Tiangong-1, the decommissioned Chinese space station, could make an April Fools' Day re-entry into the Earth's atmosphere, researchers have predicted.
The Chinese space station launched in 2011 but was later decommissioned and deorbited after being replaced by the Tiangong-2, Popular Mechanics reported.
China lost control of the station in 2016, making it impossible to pinpoint the exact date of re-entry or location of landing, but as the falling space station drops lower in its orbit, experts can start to predict this information.
The European Space Agency expects Tiangong-1 to make its descent to Earth sometime between March 30 and April 6 and Aerospace has forecast re-entry on April 1, or within four days of that date, KABC-TV said.
Predicting the landing location is a little trickier to do, according to Aerospace, which noted that Tiangong-1 could re-enter "somewhere between 43° North and 43° South latitudes," but that an accurate location prediction could not be determined "until shortly before the reentry has occurred."
Wu Ping, deputy director of the manned space engineering office, dismissed concerns that the uncontrolled space station crashing down to Earth would pose any serious risks.
"Based on our calculation and analysis, most parts of the space lab will burn up during falling," she said, assuring that aviation activities would not be impacted, nor would there be any damages caused by debris, Xinhua News Agency noted.

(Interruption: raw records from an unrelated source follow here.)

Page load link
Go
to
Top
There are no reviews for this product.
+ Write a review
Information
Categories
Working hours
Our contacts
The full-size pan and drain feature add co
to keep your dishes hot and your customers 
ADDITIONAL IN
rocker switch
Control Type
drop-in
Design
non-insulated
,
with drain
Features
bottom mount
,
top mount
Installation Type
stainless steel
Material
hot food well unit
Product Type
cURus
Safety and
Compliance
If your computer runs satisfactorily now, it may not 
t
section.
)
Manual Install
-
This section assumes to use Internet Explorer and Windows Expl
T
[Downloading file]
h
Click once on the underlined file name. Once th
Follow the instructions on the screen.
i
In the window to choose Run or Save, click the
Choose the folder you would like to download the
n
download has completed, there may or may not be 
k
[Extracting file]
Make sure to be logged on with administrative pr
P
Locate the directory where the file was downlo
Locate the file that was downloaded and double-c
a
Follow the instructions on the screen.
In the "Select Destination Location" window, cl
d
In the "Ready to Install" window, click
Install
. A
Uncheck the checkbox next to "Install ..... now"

Jonathan McDowell, an astrophysicist at the Harvard-Smithsonian Center for Astrophysics, echoed these thoughts.
"The actual danger is small, but it is accepted international best practice nowadays that objects that big shouldn't be able to fall out of the sky in this manner," he said, according to CNN.
There may be no imminent danger surrounding Tiangong-1's re-entry however, Popular Mechanics noted that it could be a spectacle worth seeing when the space station enters Earth's atmosphere.
A spectacular fireball might be seen shooting through the sky as the space station makes its way to the ground.